Auf den vorliegenden Fall, der die Anerkennung einer in der D
emokratischen Bundesrepublik
Äthiopien ergangenen Adoptionsentscheidung in Deutschland, zum Gegenstand hat, ist sowohl
in verfahrensrechtlicher wie auch in materiell-rechtlicher Hinsicht gemäß Art. 111 Abs. 1 und 2
FGG-RG das bis zum 31.08.2009 geltende Recht anzuwenden, da das Anerkennungsverfahren
bereits mit der Beantragung der Anerkennung der Adoption am 02.10.2008 (Bl. 1 GA) und damit
vor dem Stichtag des 31.08.2009 eingeleitet worden ist.
Die sofortige weitere Beschwerde der Beteiligten zu 1) und 2) ist mithin gemäß § 5 Abs. 4 Satz 2
AdWirkG in der bis zum 31.08.2009 geltenden Fassung (a.

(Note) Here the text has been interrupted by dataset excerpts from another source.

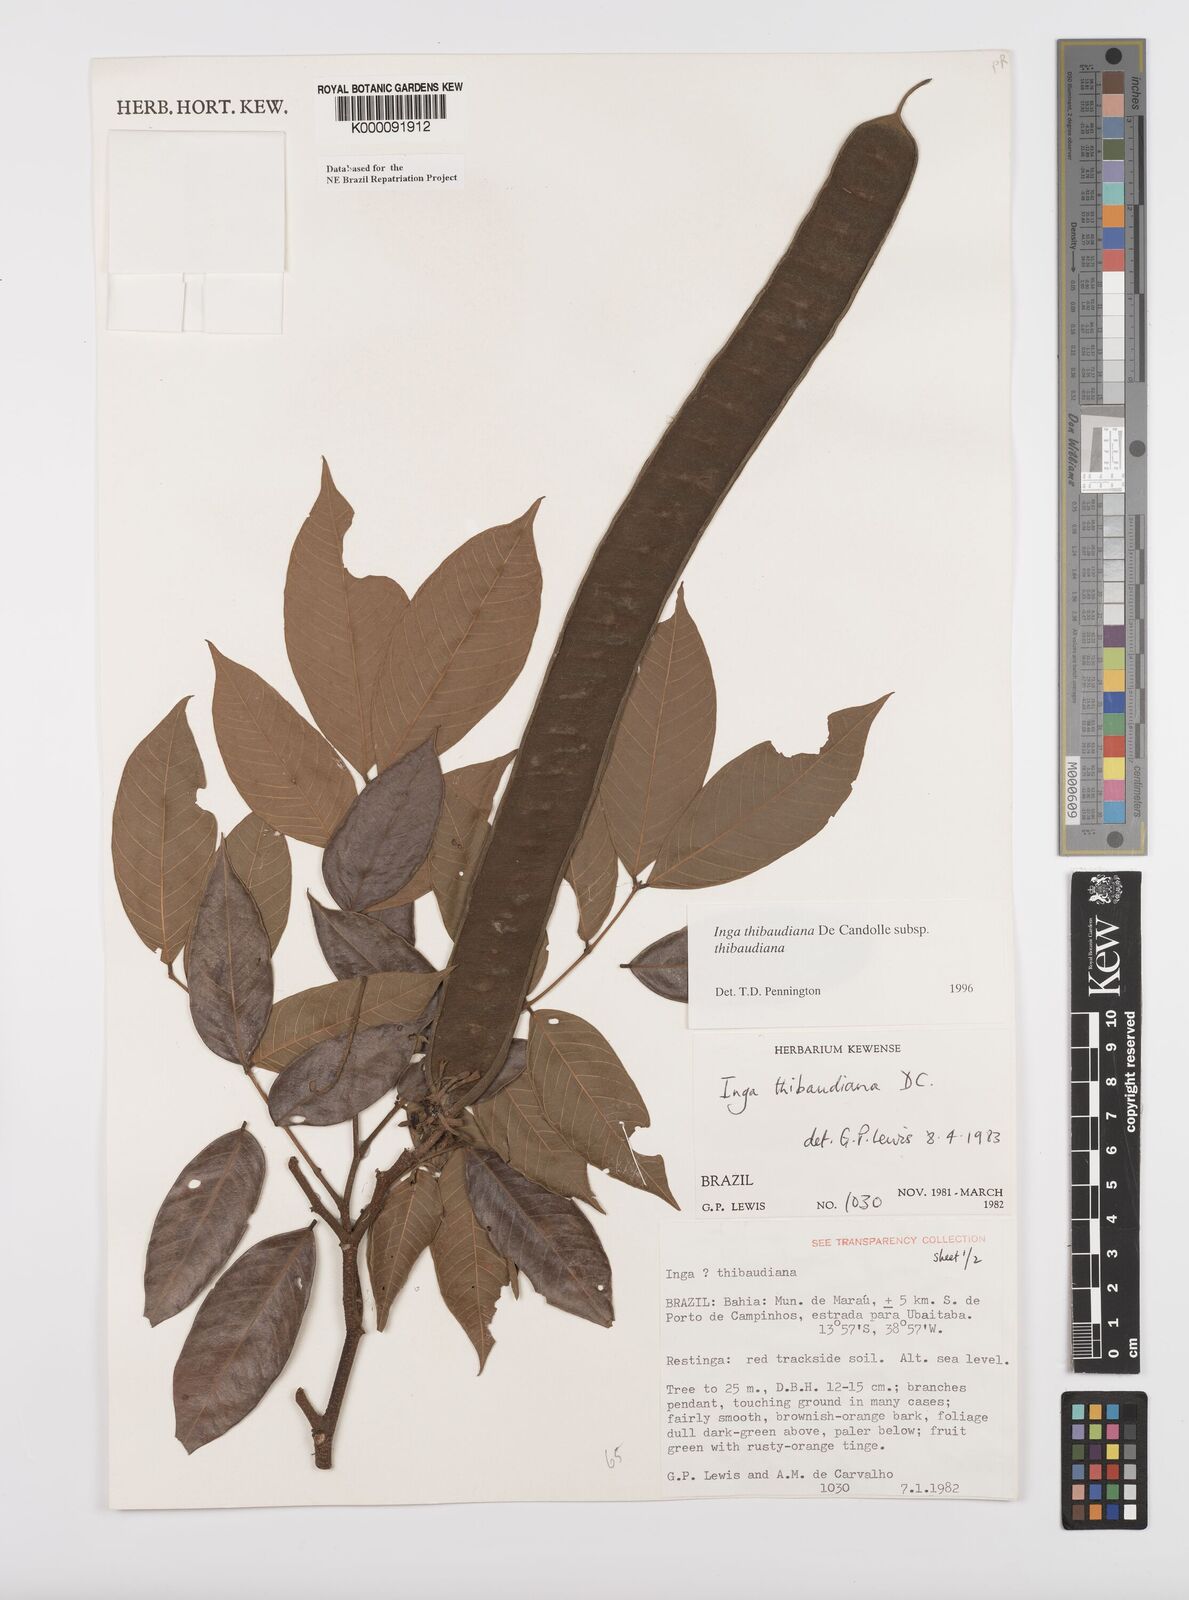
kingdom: Plantae
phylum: Tracheophyta
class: Magnoliopsida
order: Fabales
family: Fabaceae
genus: Inga
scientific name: Inga thibaudiana
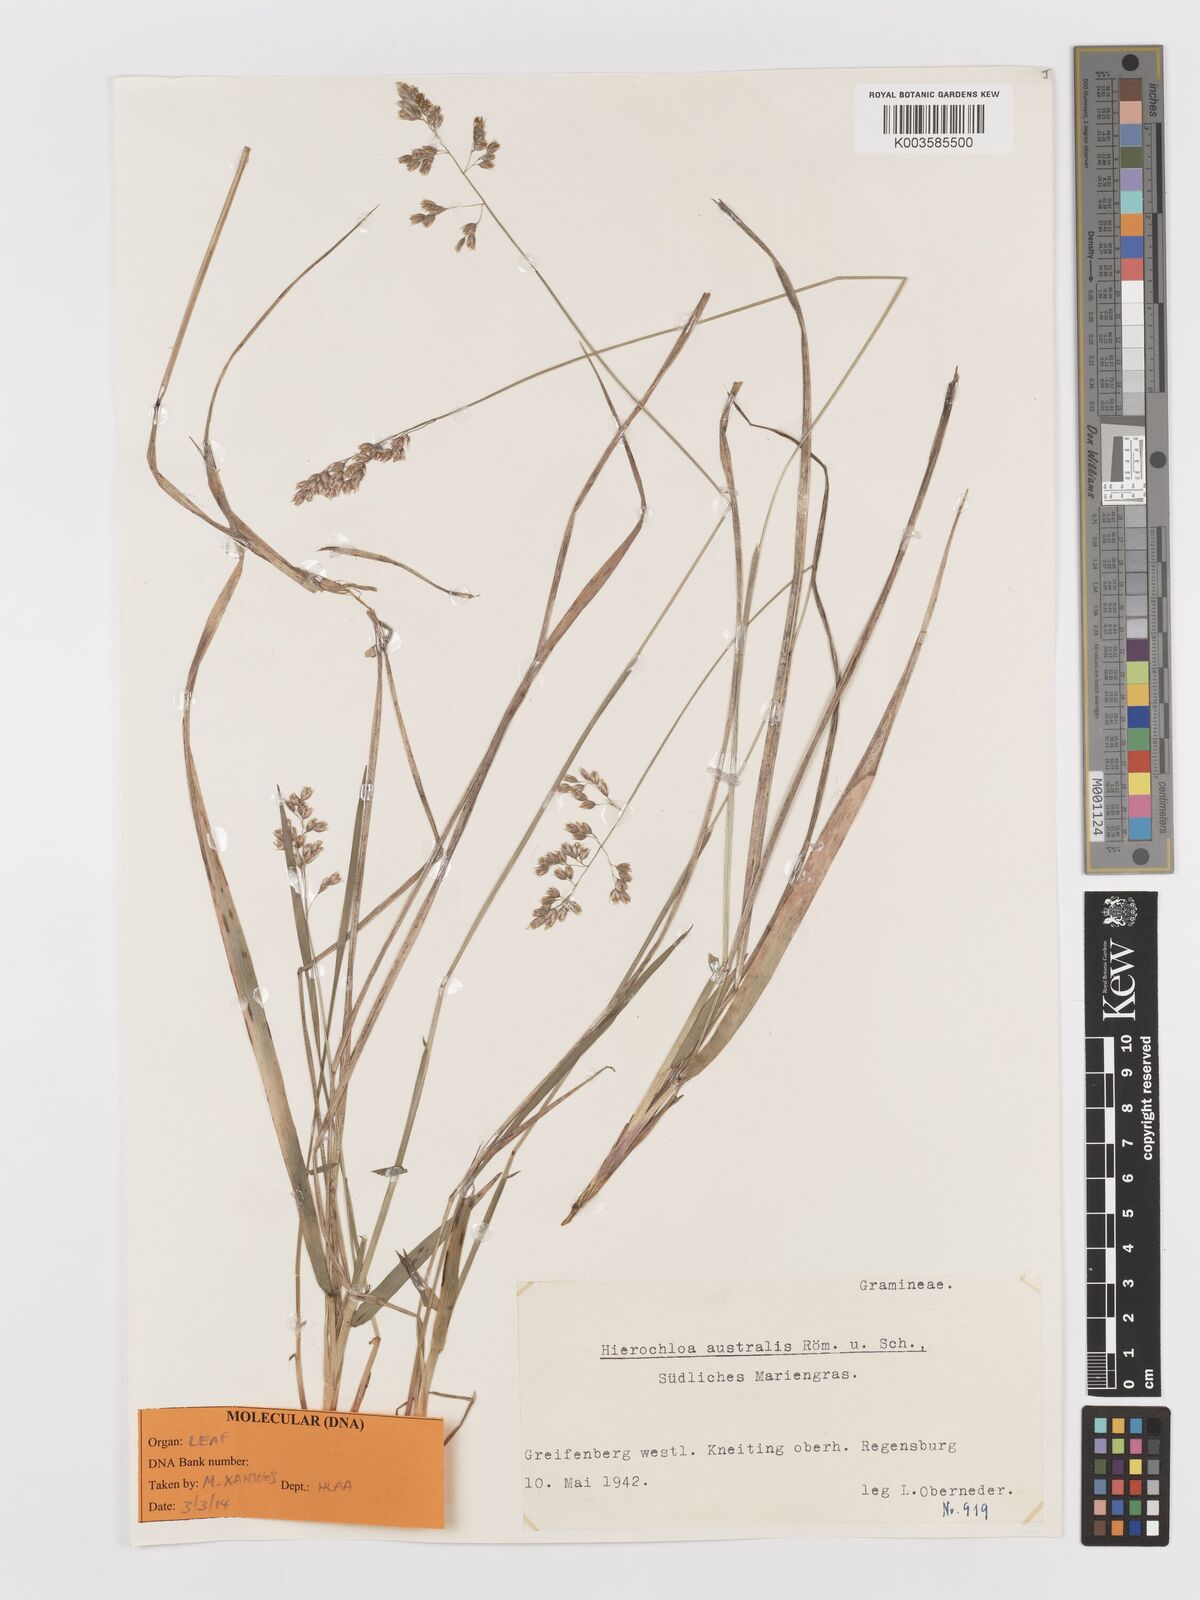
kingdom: Plantae
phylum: Tracheophyta
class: Liliopsida
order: Poales
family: Poaceae
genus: Anthoxanthum
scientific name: Anthoxanthum australe
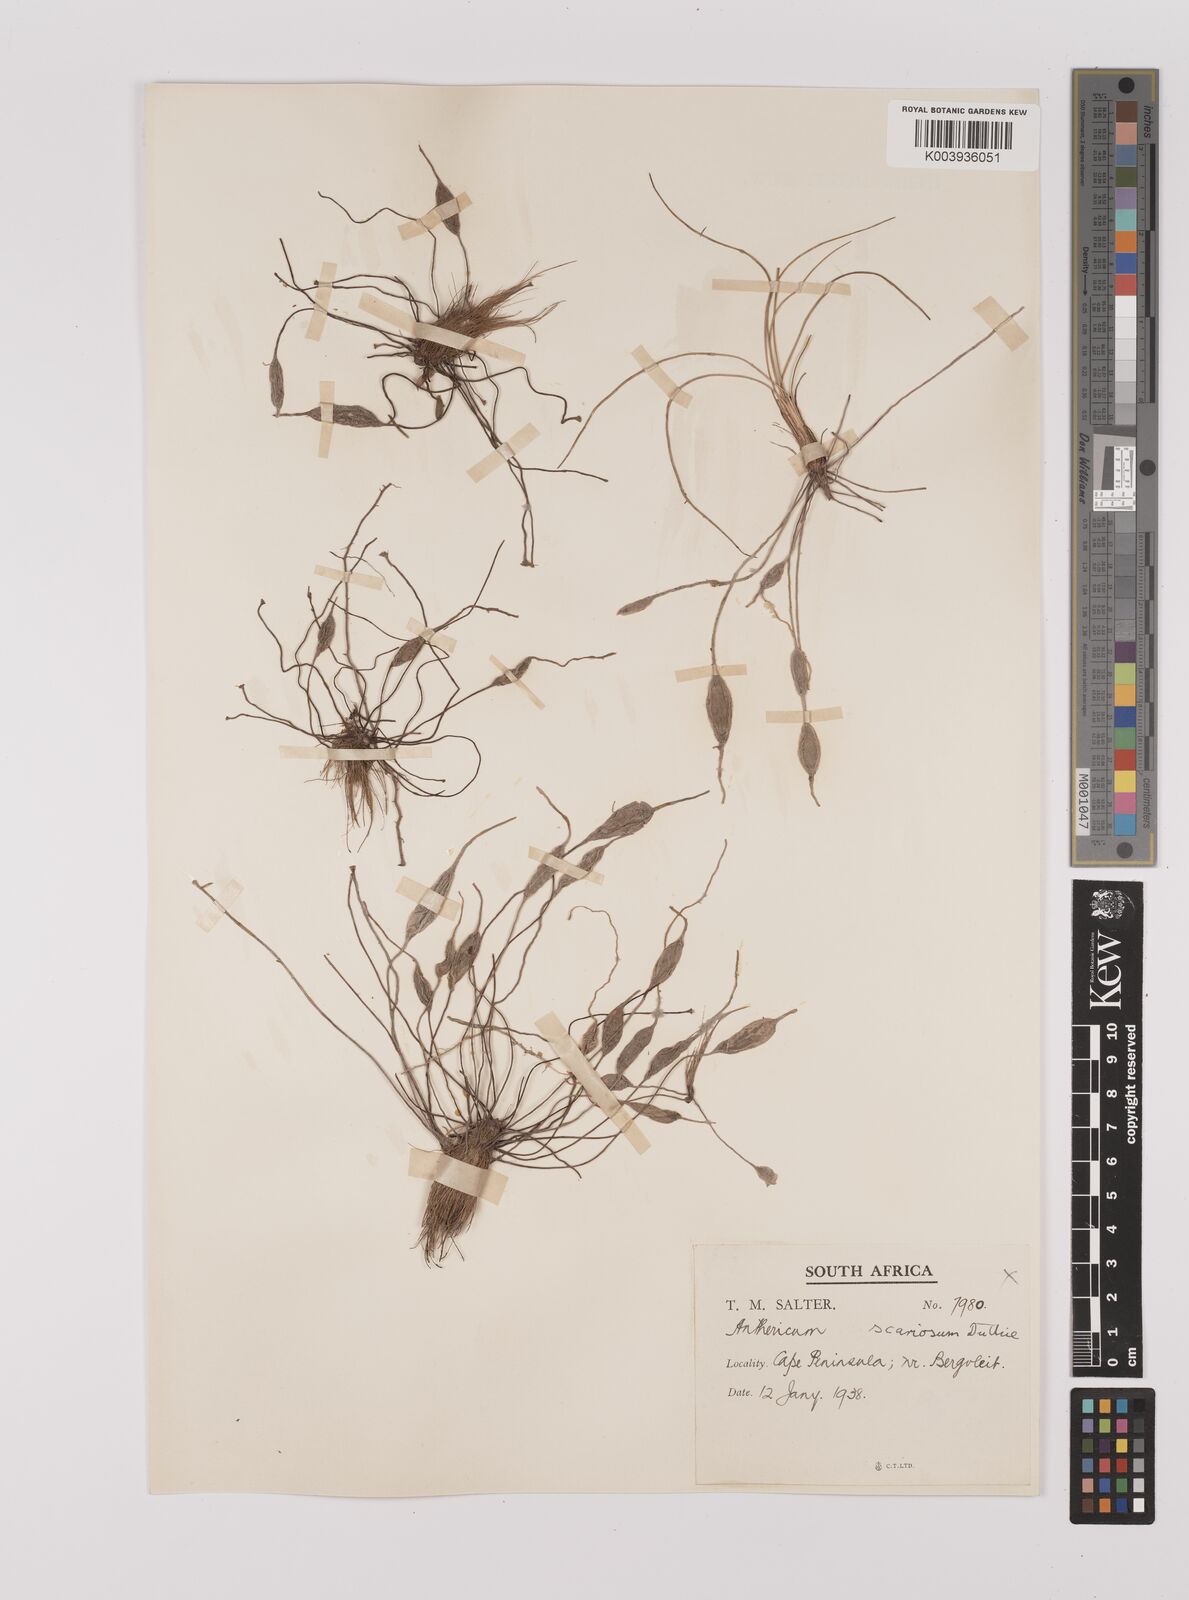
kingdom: Plantae
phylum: Tracheophyta
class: Liliopsida
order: Asparagales
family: Asparagaceae
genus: Chlorophytum
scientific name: Chlorophytum rangei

F.) i. V. m. §§ 27, 29 Abs. 2 FGG
statthaft und gemäß §§ 5 Abs. 4 Satz 2 AdWirkG a. F., 29 Abs. 1 Satz 2, 22 Abs. 1 Satz 1 FGG
zulässig, insbesondere form- und fristgerecht eingelegt worden.
Die sofortige weitere Beschwerde ist jedoch nicht begründet.
Gemäß § 2 Abs. 1 AdWirkG a. F. stellt das Vormundschaftsgericht auf Antrag fest, ob die
Annahme als Kind im Sinne des § 1 AdWirkG a. F. anzuerkennen oder wirksam und ob das
Eltern-Kind-Verhältnis des Kindes zu seinen bisherigen Eltern durch die Annahme erloschen ist.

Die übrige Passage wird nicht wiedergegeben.